ABOUT THIS TASK >> Convert the rows, from the start through the line that contains "Siga-nos nas Redes Sociais", inclusive, into a Markdown table with the columns Number and Line text, giving each line its own table entry. Leave out blank lines and the pictures.

Page-level text extractions >>
* * * * * * * * *
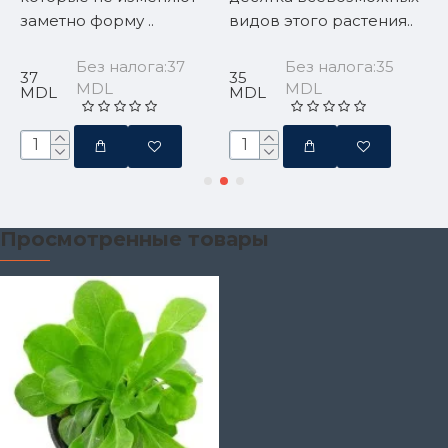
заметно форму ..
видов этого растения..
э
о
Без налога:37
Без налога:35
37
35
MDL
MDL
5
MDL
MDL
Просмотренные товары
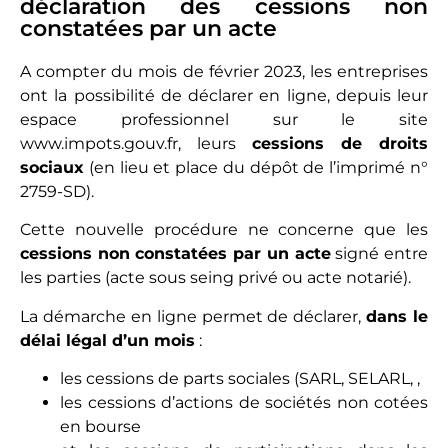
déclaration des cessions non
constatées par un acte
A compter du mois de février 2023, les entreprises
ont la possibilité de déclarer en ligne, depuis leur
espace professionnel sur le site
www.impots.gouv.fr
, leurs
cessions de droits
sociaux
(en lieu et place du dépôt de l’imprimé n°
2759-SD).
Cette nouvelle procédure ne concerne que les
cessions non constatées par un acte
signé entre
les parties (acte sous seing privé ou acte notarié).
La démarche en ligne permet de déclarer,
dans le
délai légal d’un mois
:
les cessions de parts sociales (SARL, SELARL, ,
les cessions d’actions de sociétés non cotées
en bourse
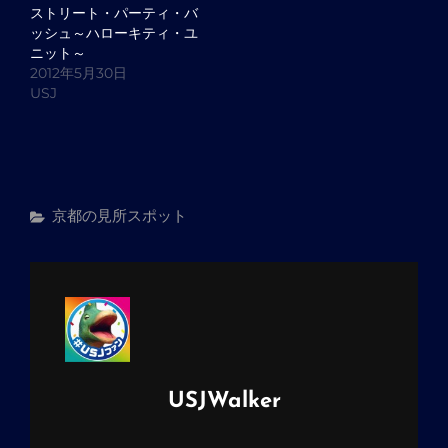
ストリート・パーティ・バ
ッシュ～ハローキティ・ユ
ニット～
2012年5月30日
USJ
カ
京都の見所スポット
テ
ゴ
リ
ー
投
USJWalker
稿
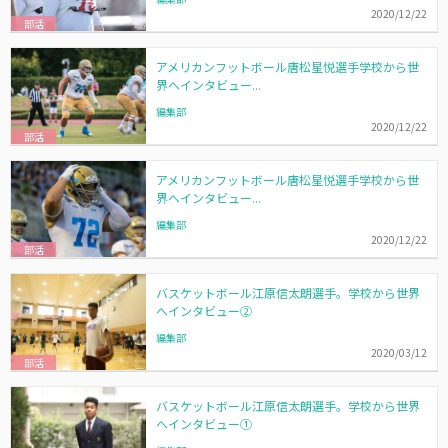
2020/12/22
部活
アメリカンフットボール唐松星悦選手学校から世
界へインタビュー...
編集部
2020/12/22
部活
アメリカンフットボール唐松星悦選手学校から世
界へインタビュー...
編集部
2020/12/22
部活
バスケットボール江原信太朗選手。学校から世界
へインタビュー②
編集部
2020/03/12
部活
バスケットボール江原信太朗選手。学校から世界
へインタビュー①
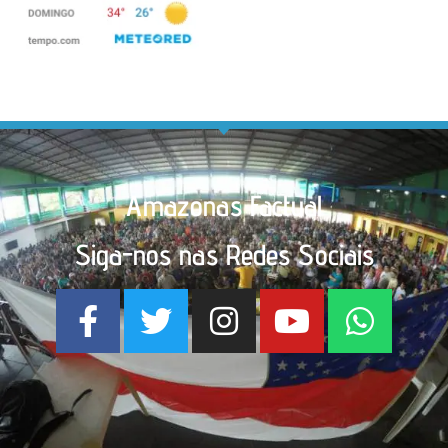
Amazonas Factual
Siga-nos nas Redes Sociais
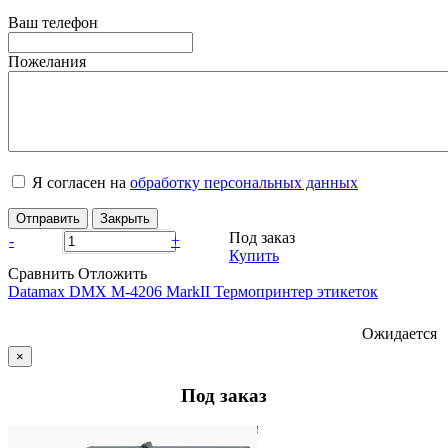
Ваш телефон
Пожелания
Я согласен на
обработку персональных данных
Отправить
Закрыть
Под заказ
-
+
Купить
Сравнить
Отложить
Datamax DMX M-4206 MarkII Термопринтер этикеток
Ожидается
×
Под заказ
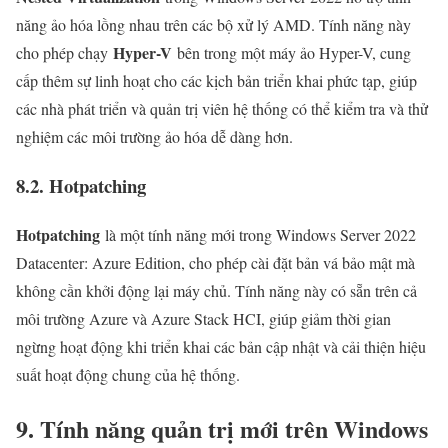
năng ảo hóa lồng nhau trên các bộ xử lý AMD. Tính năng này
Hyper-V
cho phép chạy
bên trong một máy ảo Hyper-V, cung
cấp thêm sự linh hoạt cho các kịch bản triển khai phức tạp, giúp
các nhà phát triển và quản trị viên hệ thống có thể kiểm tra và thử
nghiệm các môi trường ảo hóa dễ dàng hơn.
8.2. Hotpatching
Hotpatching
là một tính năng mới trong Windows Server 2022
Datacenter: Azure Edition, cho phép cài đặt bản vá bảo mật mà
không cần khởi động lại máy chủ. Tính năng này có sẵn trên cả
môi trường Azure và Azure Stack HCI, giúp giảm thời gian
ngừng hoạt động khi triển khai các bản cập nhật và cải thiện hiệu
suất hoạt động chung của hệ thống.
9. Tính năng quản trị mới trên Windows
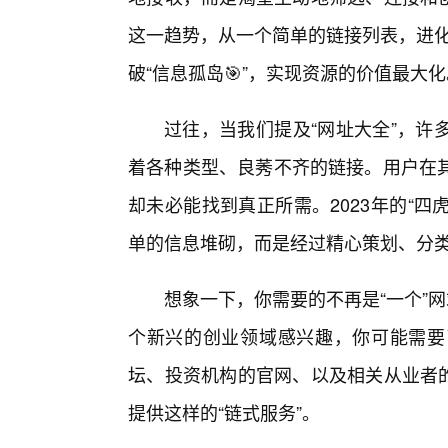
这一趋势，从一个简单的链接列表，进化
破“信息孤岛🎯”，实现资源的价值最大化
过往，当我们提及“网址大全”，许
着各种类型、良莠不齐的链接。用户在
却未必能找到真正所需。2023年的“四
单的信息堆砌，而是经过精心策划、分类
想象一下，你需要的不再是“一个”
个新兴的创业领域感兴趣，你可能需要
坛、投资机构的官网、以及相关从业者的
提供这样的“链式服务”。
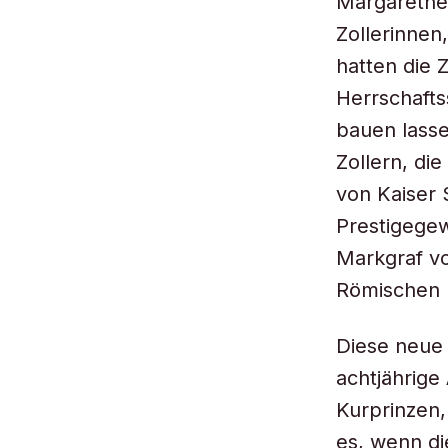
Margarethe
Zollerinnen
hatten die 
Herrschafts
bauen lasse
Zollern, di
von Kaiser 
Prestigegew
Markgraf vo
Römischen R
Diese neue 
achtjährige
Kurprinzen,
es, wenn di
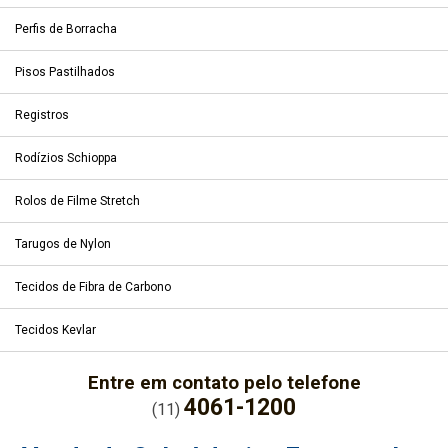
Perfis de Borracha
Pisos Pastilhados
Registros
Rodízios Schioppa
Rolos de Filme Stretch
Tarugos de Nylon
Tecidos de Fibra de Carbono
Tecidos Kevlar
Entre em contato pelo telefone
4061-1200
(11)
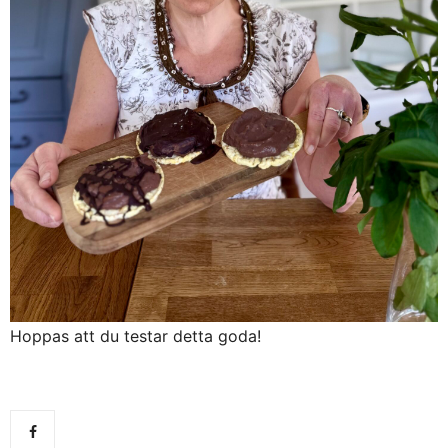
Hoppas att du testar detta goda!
* * * * * * * * *
WRITTEN REPLY >>
| Number | Line text |
|---|---|
| 1 | заметно форму .. |
| 2 | видов этого растения.. |
| 3 | э |
| 4 | о |
| 5 | Без налога:37 |
| 6 | Без налога:35 |
| 7 | 37 |
| 8 | 35 |
| 9 | MDL |
| 10 | MDL |
| 11 | 5 |
| 12 | MDL |
| 13 | MDL |
| 14 | Просмотренные товары |
| 15 | déclaration des cessions non |
| 16 | constatées par un acte |
| 17 | A compter du mois de février 2023, les entreprises |
| 18 | ont la possibilité de déclarer en ligne, depuis leur |
| 19 | espace professionnel sur le site |
| 20 | www.impots.gouv.fr |
| 21 | , leurs |
| 22 | cessions de droits |
| 23 | sociaux |
| 24 | (en lieu et place du dépôt de l’imprimé n° |
| 25 | 2759-SD). |
| 26 | Cette nouvelle procédure ne concerne que les |
| 27 | cessions non constatées par un acte |
| 28 | signé entre |
| 29 | les parties (acte sous seing privé ou acte notarié). |
| 30 | La démarche en ligne permet de déclarer, |
| 31 | dans le |
| 32 | délai légal d’un mois |
| 33 | : |
| 34 | les cessions de parts sociales (SARL, SELARL, , |
| 35 | les cessions d’actions de sociétés non cotées |
| 36 | en bourse |
| 37 | ストリート・パーティ・バ |
| 38 | ッシュ～ハローキティ・ユ |
| 39 | ニット～ |
| 40 | 2012年5月30日 |
| 41 | USJ |
| 42 | カ |
| 43 | 京都の見所スポット |
| 44 | テ |
| 45 | ゴ |
| 46 | リ |
| 47 | ー |
| 48 | 投 |
| 49 | USJWalker |
| 50 | 稿 |
| 51 | 2020/12/22 |
| 52 | 部活 |
| 53 | アメリカンフットボール唐松星悦選手学校から世 |
| 54 | 界へインタビュー... |
| 55 | 編集部 |
| 56 | 2020/12/22 |
| 57 | 部活 |
| 58 | アメリカンフットボール唐松星悦選手学校から世 |
| 59 | 界へインタビュー... |
| 60 | 編集部 |
| 61 | 2020/12/22 |
| 62 | 部活 |
| 63 | バスケットボール江原信太朗選手。学校から世界 |
| 64 | へインタビュー② |
| 65 | 編集部 |
| 66 | 2020/03/12 |
| 67 | 部活 |
| 68 | バスケットボール江原信太朗選手。学校から世界 |
| 69 | へインタビュー① |
| 70 | Amazonas Factual |
| 71 | Siga-nos nas Redes Sociais |